▶ Work order
Filter these entries so that only lines with the word "they" remain.

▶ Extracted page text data
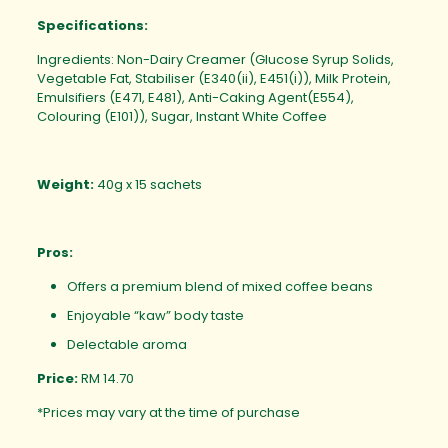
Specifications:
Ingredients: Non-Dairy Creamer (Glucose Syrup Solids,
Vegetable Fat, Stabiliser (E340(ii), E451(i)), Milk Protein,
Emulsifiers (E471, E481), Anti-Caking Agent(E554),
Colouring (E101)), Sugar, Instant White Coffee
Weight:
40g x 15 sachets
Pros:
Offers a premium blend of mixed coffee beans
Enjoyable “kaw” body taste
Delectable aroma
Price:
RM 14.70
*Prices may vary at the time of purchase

...

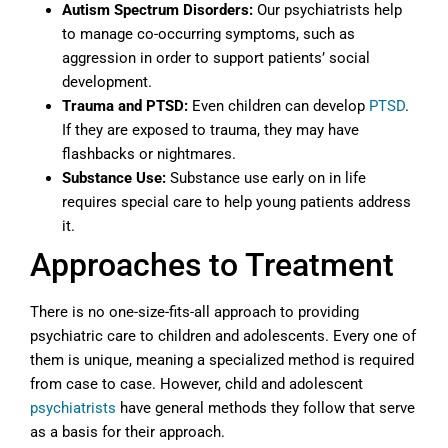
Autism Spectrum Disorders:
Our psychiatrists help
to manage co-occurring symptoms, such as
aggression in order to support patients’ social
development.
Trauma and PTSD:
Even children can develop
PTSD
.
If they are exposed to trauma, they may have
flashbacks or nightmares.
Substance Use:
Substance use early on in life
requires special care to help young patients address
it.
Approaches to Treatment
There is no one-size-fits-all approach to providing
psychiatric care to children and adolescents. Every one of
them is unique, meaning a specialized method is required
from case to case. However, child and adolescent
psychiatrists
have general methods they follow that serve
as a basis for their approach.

==

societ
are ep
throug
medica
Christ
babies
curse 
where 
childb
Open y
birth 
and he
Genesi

▶ Answer space
If they are exposed to trauma, they may have
have general methods they follow that serve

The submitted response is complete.